Ini Benny Wenda, Separatis Papua yang Diselundupkan Vanuatu ke PBB

Benny Wenda/ Foto: Bennywenda.org


intelijen – Pemerintah Republik Indonesia (RI) mengecam tindakan Vanuatu yang menyelundupkan petinggi separatis Papua Barat, Benny Wenda, ke Komisi Tinggi HAM (KTHAM) PBB di Jenewa. Benny itulah sosok yang menyerahkan petisi ke Komisi Tinggi HAM PBB yang berisi tuntutan referendum kemerdekaan.

Benny Wenda adalah Ketua United Liberation Movement for West Papua (ULMWP). Dia pernah dipenjara karena aktivitas separatisnya. Dia mendapat suaka di Inggris.

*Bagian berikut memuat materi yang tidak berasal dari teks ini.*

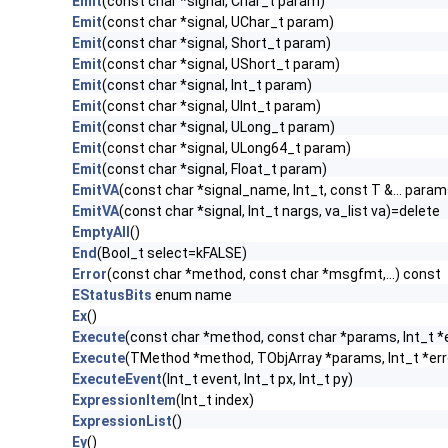
Emit
(const char *signal, Char_t param)
Emit
(const char *signal, UChar_t param)
Emit
(const char *signal, Short_t param)
Emit
(const char *signal, UShort_t param)
Emit
(const char *signal, Int_t param)
Emit
(const char *signal, UInt_t param)
Emit
(const char *signal, ULong_t param)
Emit
(const char *signal, ULong64_t param)
Emit
(const char *signal, Float_t param)
EmitVA
(const char *signal_name, Int_t, const T &... param
EmitVA
(const char *signal, Int_t nargs, va_list va)=delete
EmptyAll
()
End
(Bool_t select=kFALSE)
Error
(const char *method, const char *msgfmt,...) const
EStatusBits
enum name
Ex
()
Execute
(const char *method, const char *params, Int_t *
Execute
(TMethod *method, TObjArray *params, Int_t *err
ExecuteEvent
(Int_t event, Int_t px, Int_t py)
ExpressionItem
(Int_t index)
ExpressionList
()
Ey
()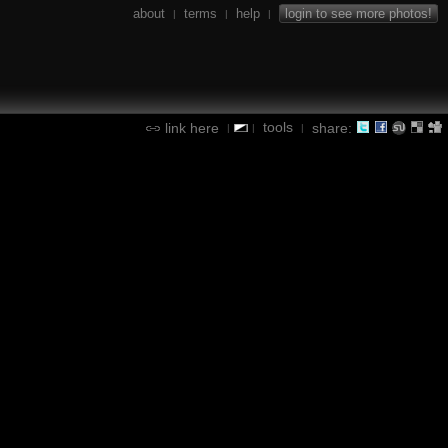
about
terms
help
login to see more photos!
|
|
|
tools
link here
share:
|
|
|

Vanuatu sudah lama menjadi negara pendukung kelompok separatis Papua Barat. Di forum PBB, negara kecil ini terang-terangan menyuarakan dukungan kemerdekaan untuk wilayah provinsi Indonesia tersebut dengan dalih pelanggaran HAM.

Meski statusnya bukan warga Vanuatu, Benny diselundupkan ke KTHAM PBB dengan status delegasi Vanuatu.

“Indonesia mengecam keras tindakan Vanuatu yang dengan sengaja telah mengelabui KTHAM dengan melakukan langkah manipulatif melalui penyusupan Benny Wenda ke dalam delegasi Vanuatu,” kata Duta Besar Indonesia untuk PBB di Jenewa, Hasan Kleib yang dikutip SINDOnews.com dari laman resmi PTRI Jenewa.

Menurut Hasan, berdasarkan keterangan kantor KTHAM, tanpa sepengetahuan mereka, Benny Wenda dimasukkan dalam delegasi Vanuatu yang melakukan kunjungan kehormatan ke KTHAM pekan lalu. Kunjungan kehormatan itu dilakukan dalam rangka pembahasan UPR (Universal Periodic Review) Vanuatu di Dewan HAM.

Nama Benny Wenda jelas tidak masuk dalam daftar resmi delegasi Vanuatu untuk UPR. Kantor KTHAM bahkan menyatakan pihaknya sangat terkejut, mengingat pertemuan semata-mata dimaksudkan untuk membahas UPR Vanuatu.

“Tindakan Vanuatu tersebut merupakan tindakan yang sangat tidak terpuji dan sangat tidak sesuai dengan prinsip-prinsip fundamental Piagam PBB. Indonesia tidak akan pernah mundur untuk membela dan mempertahankan kedaulatan wilayah NKRI,” katanya.

Siapa sosok Benny Wenda, si pentolan separatis Papua Barat? Berikut ringkasan singkat tentang dirinya dan aktivitas separatisnya.

Dia lahir di Lembah Baliem, Papua, 17 Agustus 1974. Di laman Bennywenda.org, dia mengklaim sebagai tokoh perjuangan rakyat Papua di Inggris.